7. En second lieu, si Mme E soutient que la décision contestée porte une atteinte disproportionnée à sa liberté d'aller et venir et à son droit de mener une vie privée et familiale, il lui est loisible de se faire délivrer des autorisations de sortie à condition d'en avoir fait préalablement la demande. Il ressort ainsi des pièces du dossier que par un arrêté du 11 août 2023, elle a été autorisée à se rendre, le 17 août 2023, à une journée de formation située à Saint-Pierre-des-Corps (37) et du 19 au 27 août 2023, à Labastide-Rouairoux (81) afin de rendre visite à ses deux filles. Par suite, le moyen tiré de l'atteinte disproportionnée à la liberté d'aller et venir et au droit de l'intéressée à mener une vie privée et familiale doit être écarté.

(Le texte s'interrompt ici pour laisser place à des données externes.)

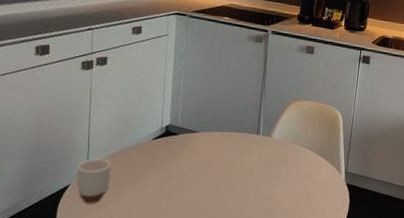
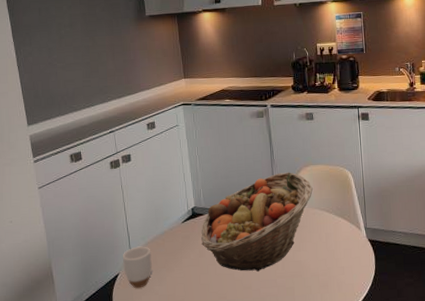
fruit basket: none [170,102,300,202] -> present [201,172,313,272]

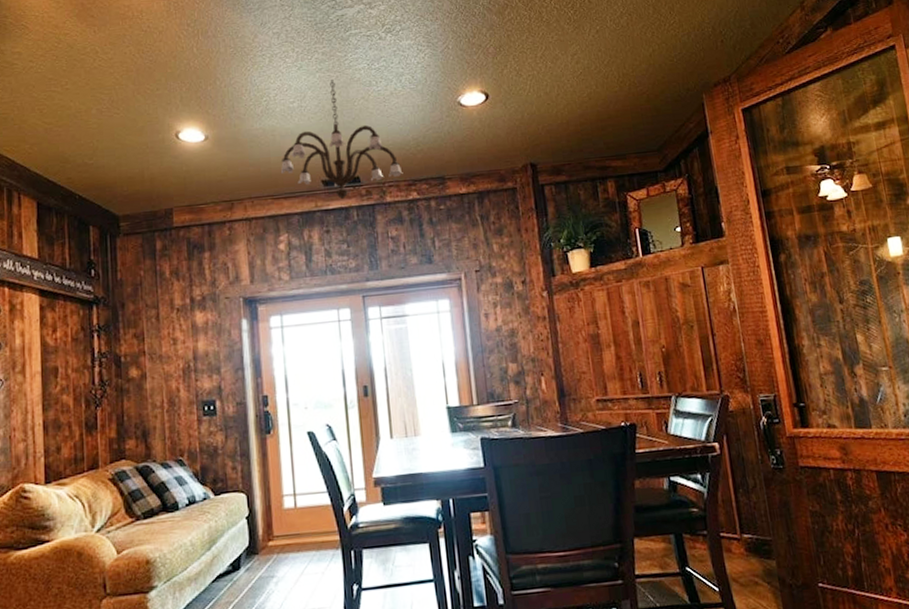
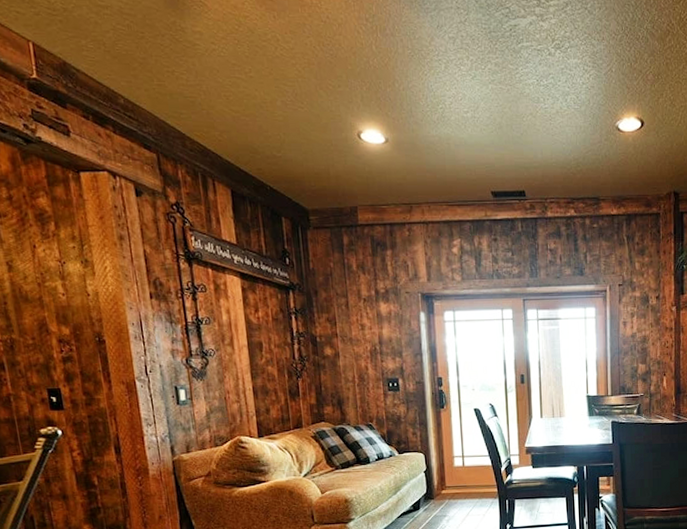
chandelier: present [280,80,403,200] -> none [454,93,564,212]

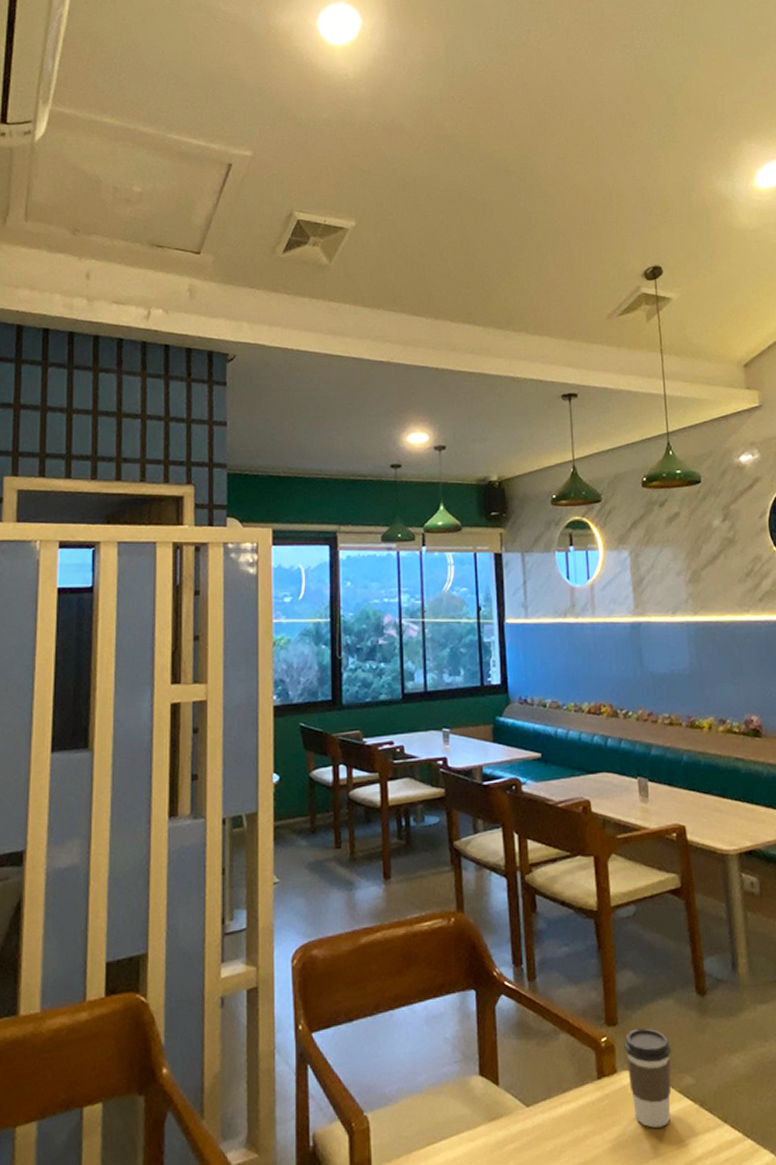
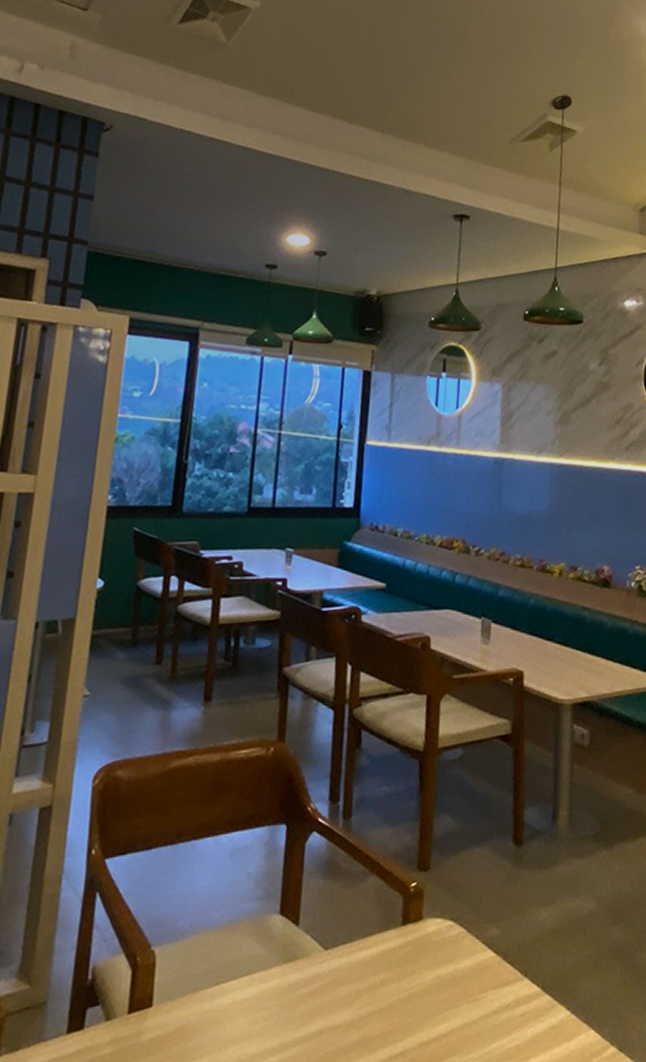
coffee cup: present [624,1028,672,1128] -> none [433,875,481,978]

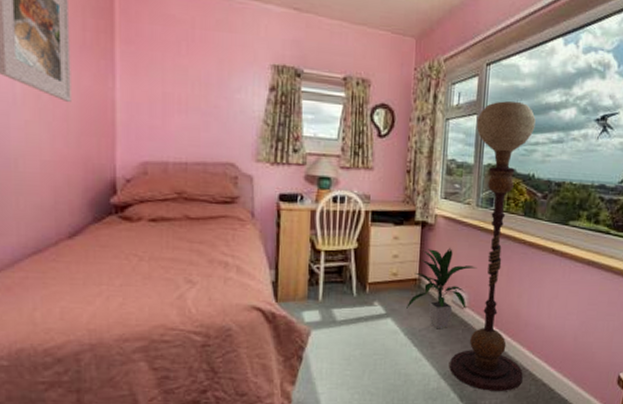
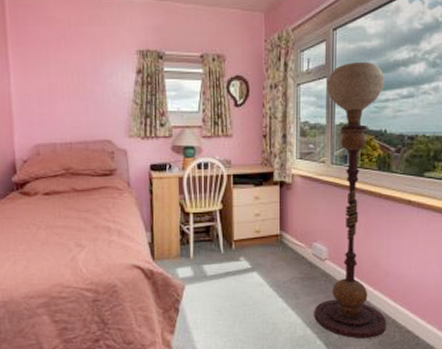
indoor plant: present [406,247,477,329] -> none [270,204,335,281]

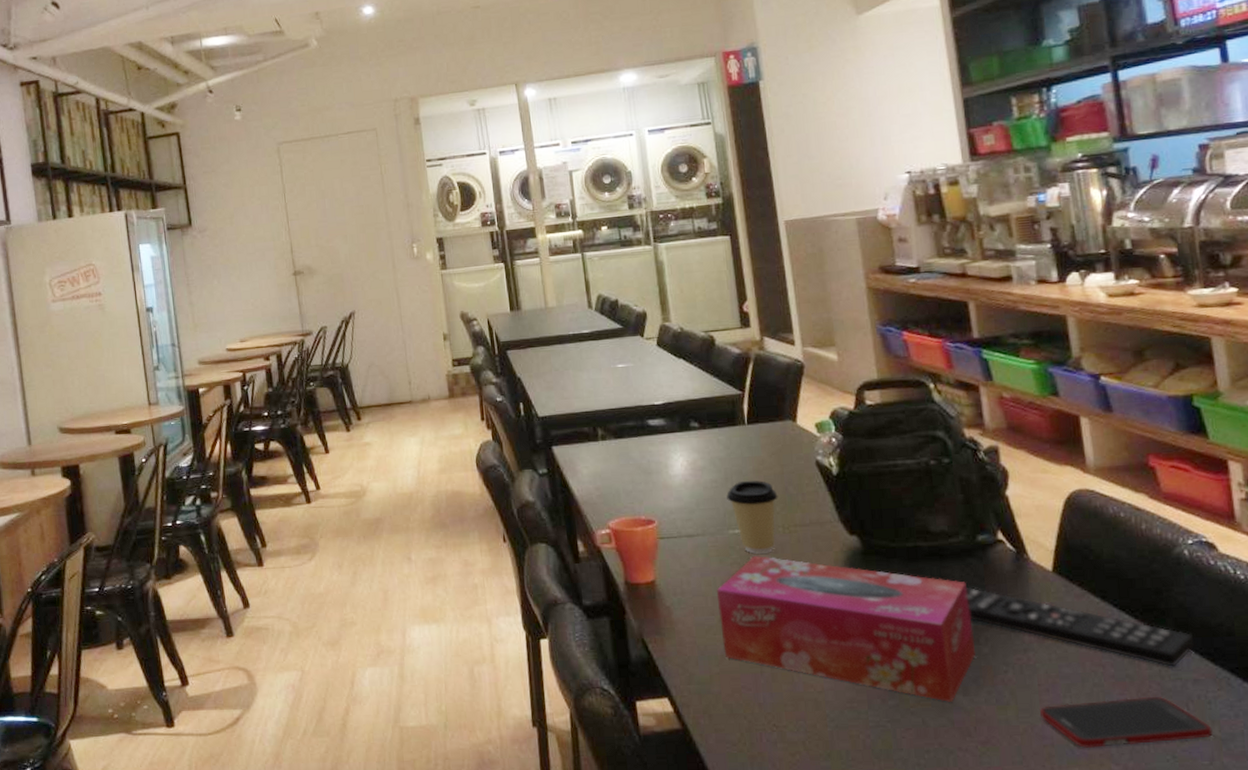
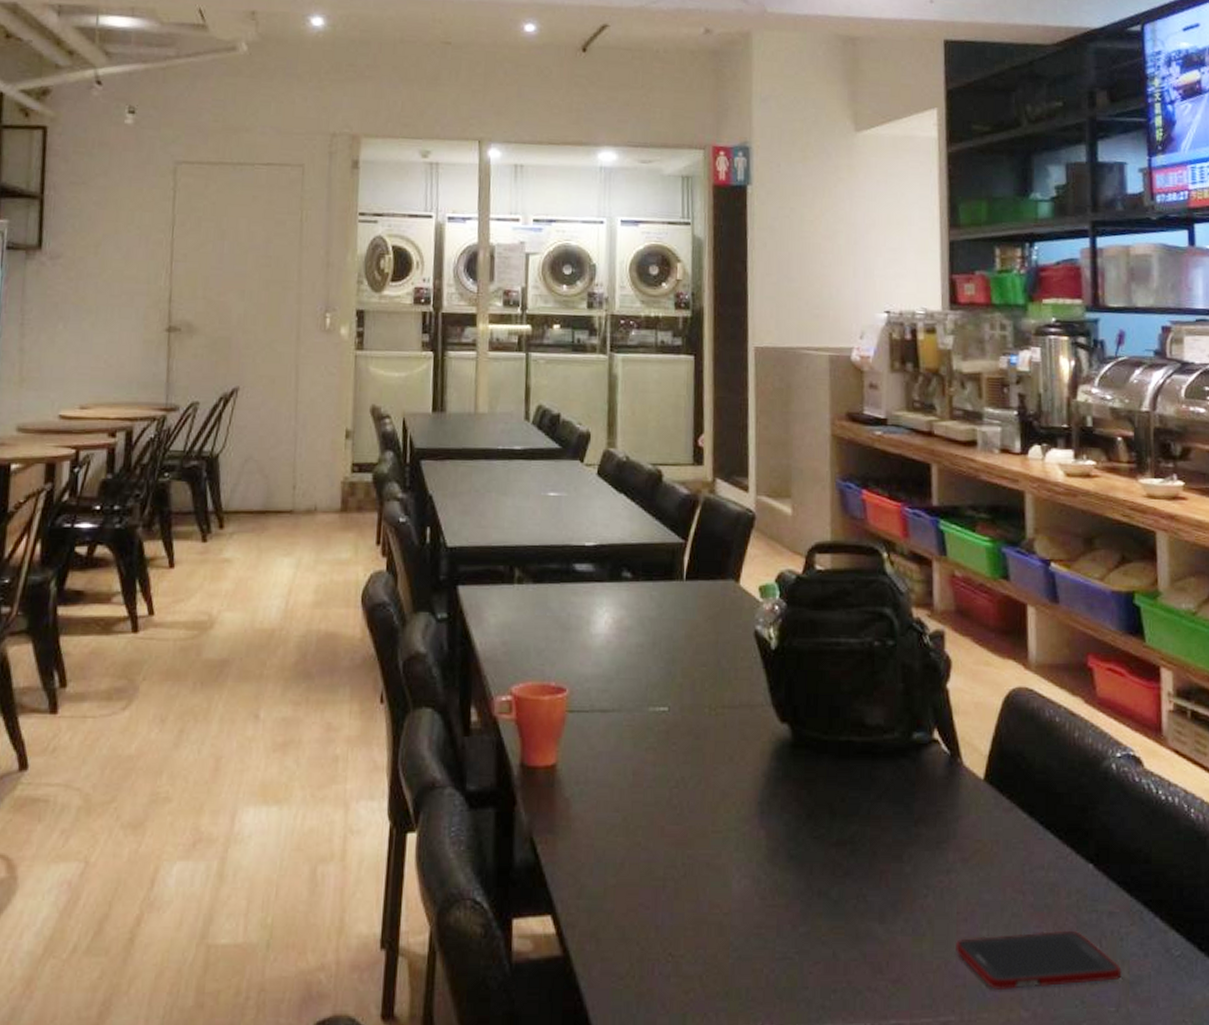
tissue box: present [716,556,975,702] -> none [624,741,898,931]
coffee cup: present [726,480,778,554] -> none [652,649,709,738]
remote control: present [965,586,1195,667] -> none [894,792,1113,897]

8. Il résulte de tout ce qui précède que Mme E n'est pas fondée à soutenir que c'est à tort que, par le jugement attaqué, le tribunal administratif de Paris a rejeté sa demande. Par voie de conséquence, sa requête doit être rejetée dans l'ensemble de ses conclusions, y compris celles relatives aux frais d'instance.

D E C I D E :

Article 1er : La requête de Mme E est rejetée.

Article 2 : Le présent arrêt sera notifié à Mme C E et au ministre de l'intérieur et des outre-mer.

Délibéré après l'audience du 26 avril 2024, à laquelle siégeaient :

- Mme A, présidente,

- Mme F, présidente-assesseure,

- M. B, premier conseiller,

Rendu public par mise à disposition au greffe le 24 mai 2024.

La présidente,

G

L'assesseure le plus ancien,

J

La greffière,

I

La République mande et ordonne au ministre de l'intérieur et des outre-mer en ce qui le concerne ou à tous commissaires de justice à ce requis en ce qui concerne les voies de droit commun contre les parties privées, de pourvoir à l'exécution de la présente décision.